The trouble with the absence of criticism was that it doesn’t work – groups working together to solve problems come up with fewer solutions than individuals working alone. But what does work with groups? Critique does. A group can come up with better, more creative solutions if ideas are criticized and evaluated and discarded if they aren’t used. Challenges to our thought process cause us to reevaluate our ideas and take us off in new directions.

According to Nemeth, dissent stimulates new ideas because it encourages us to engage more fully with the work of others and to reassess our viewpoints. “There’s this Pollyannaish notion that the most important thing to do when working together is stay positive and get along, to not hurt anyone’s feelings,” she says. “Well, that’s just wrong. Maybe debate is going to be less pleasant, but it will always be more productive. True creativity requires some trade-offs.”

Another factor that helps open the door to mass group creativity is the makeup of the group itself. Brian Uzzi began studying what ideal teams should look like by studying teams responsible for creating Broadway Musicals. He picked a particularly successful period of Broadway shows and analyzed their creative teams:

Uzzi wanted to understand how the relationships of these team members affected the product. Was it better to have a group composed of close friends who had worked together before? Or did strangers make better theatre? He undertook a study of every musical produced on Broadway between 1945 and 1989. To get a full list of collaborators, he sometimes had to track down dusty old Playbills in theatre basements. He spent years analyzing the teams behind four hundred and seventy-four productions, and charted the relationships of thousands of artists, from Cole Porter to Andrew Lloyd Webber.

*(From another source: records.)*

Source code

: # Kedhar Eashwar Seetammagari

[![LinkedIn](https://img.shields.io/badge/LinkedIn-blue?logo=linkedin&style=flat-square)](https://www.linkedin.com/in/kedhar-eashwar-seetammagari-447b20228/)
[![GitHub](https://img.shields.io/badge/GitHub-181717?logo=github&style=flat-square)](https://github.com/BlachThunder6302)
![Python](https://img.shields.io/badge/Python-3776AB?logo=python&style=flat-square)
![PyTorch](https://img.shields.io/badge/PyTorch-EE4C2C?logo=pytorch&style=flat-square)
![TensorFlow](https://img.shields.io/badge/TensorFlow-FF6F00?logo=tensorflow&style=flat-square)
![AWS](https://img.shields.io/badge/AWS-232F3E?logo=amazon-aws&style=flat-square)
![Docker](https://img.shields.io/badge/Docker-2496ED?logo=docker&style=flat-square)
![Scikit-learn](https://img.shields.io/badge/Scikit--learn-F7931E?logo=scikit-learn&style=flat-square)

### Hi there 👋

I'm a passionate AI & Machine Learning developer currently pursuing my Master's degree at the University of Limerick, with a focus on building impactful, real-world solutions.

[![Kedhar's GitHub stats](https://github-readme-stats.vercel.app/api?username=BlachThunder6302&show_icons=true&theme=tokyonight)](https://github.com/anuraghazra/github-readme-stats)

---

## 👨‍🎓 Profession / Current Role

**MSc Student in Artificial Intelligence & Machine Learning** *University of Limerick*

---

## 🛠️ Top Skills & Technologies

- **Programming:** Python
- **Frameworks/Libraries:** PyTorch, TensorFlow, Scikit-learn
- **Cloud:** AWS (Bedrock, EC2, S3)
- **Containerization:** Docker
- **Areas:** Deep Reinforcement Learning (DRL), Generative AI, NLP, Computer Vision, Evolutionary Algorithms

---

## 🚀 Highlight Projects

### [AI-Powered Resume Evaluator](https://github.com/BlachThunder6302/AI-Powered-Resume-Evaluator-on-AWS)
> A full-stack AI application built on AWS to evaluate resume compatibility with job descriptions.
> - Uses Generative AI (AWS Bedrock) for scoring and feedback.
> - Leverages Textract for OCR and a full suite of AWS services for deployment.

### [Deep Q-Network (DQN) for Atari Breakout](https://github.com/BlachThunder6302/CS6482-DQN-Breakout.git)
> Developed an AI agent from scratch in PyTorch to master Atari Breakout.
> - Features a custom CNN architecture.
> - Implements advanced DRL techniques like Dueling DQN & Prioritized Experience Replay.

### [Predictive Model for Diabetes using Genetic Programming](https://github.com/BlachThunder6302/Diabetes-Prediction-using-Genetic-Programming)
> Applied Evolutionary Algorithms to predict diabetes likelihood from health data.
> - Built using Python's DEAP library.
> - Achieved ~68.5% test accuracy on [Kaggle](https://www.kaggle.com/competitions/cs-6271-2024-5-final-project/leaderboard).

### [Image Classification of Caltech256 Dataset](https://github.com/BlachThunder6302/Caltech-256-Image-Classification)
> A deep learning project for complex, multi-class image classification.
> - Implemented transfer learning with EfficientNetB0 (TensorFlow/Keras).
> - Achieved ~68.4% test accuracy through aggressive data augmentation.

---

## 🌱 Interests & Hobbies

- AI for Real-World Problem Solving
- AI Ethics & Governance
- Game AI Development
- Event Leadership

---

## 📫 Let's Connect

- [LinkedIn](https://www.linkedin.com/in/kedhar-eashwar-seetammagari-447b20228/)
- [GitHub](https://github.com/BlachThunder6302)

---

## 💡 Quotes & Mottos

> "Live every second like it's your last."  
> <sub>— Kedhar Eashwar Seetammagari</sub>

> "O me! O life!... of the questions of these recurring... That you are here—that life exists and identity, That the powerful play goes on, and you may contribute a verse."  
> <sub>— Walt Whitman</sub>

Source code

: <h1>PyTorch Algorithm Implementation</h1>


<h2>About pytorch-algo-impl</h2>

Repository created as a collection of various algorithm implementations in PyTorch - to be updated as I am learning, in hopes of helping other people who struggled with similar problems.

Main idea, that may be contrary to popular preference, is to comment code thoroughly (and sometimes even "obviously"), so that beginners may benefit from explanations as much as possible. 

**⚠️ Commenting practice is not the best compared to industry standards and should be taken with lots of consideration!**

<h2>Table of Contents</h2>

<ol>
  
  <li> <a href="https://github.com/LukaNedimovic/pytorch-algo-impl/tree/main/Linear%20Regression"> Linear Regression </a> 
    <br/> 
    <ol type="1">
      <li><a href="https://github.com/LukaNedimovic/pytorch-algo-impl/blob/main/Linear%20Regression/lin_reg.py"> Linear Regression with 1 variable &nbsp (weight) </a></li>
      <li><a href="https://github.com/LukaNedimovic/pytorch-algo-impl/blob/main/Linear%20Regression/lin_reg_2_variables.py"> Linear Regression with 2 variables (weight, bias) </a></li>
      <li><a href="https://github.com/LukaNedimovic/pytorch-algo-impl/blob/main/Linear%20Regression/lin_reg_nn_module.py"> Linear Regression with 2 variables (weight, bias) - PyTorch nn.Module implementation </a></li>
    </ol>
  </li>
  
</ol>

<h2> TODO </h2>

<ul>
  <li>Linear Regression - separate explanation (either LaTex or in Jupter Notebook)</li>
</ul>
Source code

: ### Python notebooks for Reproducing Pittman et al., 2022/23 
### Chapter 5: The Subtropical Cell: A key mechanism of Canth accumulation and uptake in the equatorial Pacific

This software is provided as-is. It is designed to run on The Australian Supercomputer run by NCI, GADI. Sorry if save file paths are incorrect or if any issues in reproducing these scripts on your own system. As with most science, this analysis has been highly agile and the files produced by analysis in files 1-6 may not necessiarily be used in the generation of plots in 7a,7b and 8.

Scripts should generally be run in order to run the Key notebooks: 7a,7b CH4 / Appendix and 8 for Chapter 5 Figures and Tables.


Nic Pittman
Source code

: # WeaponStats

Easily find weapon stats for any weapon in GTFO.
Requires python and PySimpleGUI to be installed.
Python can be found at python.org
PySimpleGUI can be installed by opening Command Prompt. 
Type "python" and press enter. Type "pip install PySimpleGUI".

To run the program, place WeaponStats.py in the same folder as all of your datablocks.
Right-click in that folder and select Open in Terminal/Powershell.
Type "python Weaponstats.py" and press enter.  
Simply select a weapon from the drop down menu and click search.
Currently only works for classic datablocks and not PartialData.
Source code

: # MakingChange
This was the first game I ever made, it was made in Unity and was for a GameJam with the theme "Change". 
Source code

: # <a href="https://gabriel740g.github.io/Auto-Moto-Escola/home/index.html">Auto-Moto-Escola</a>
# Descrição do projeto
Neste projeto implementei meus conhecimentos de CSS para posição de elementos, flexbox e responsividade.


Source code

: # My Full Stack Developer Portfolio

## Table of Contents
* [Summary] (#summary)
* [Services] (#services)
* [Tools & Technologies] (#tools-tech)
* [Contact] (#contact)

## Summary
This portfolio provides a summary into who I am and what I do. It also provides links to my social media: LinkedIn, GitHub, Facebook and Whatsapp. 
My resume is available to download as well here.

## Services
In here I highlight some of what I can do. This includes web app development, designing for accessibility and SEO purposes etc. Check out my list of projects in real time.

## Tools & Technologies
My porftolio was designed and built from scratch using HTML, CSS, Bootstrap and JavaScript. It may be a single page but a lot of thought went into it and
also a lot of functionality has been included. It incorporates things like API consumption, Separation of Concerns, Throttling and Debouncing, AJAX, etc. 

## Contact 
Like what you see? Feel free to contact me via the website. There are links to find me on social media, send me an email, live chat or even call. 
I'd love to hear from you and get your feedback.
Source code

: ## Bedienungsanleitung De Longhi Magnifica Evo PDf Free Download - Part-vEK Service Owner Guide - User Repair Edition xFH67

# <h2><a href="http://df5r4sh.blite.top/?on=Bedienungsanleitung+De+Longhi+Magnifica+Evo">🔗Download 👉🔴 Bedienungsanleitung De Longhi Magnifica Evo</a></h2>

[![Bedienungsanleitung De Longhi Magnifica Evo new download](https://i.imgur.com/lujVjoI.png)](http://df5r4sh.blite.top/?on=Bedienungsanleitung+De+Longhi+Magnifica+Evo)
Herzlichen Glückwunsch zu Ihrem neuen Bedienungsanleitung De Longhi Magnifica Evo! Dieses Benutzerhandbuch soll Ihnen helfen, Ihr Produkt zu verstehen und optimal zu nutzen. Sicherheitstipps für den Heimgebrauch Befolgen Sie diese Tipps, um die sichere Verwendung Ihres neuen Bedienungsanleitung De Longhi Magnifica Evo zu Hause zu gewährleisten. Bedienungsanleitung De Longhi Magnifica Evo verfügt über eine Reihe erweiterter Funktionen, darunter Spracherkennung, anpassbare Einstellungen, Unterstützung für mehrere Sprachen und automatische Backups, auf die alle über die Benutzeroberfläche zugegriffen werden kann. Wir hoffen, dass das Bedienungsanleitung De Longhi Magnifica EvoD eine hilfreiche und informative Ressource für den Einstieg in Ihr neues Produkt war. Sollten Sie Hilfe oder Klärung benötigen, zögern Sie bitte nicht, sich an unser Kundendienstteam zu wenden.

Uzzi found that the people who worked on Broadway were part of a social network with lots of interconnections: it didn’t take many links to get from the librettist of “Guys and Dolls” to the choreographer of “Cats.” Uzzi devised a way to quantify the density of these connections, a figure he called Q. If musicals were being developed by teams of artists that had worked together several times before—a common practice, because Broadway producers see “incumbent teams” as less risky—those musicals would have an extremely high Q. A musical created by a team of strangers would have a low Q.

He discovered that having a low Q was bad, but having a really high Q wasn’t the most successful configuration of a team either. It took having mostly incumbent members with a few new folks to challenge their thinking to keep interactions from becoming stale.

Another important component of creative thinking on teams is space and how it’s arranged. Physical proximity matters to group interactions, and having creative teams run into one another and interact in a casual way sparks lots of creative ideas. Steve Jobs understood that concept and continually reworked the architecture of Apple to generate those sorts of spontaneous interactions among his employees.

And a famous lab building at M.I.T – Building 20 – was ground zero for some of the most successful scientific and cultural collaborations in American history, simply because it had a ramshackle design that encouraged creative thought – researchers could rearrange their space they way they wanted and routinely knocked out walls and rebuild their labs if needed – and the building’s convoluted layout meant that researchers from wildly divergent teams ran into one another in the hallways, formed friendships and triggered intellectual thought outside of their area of expertise.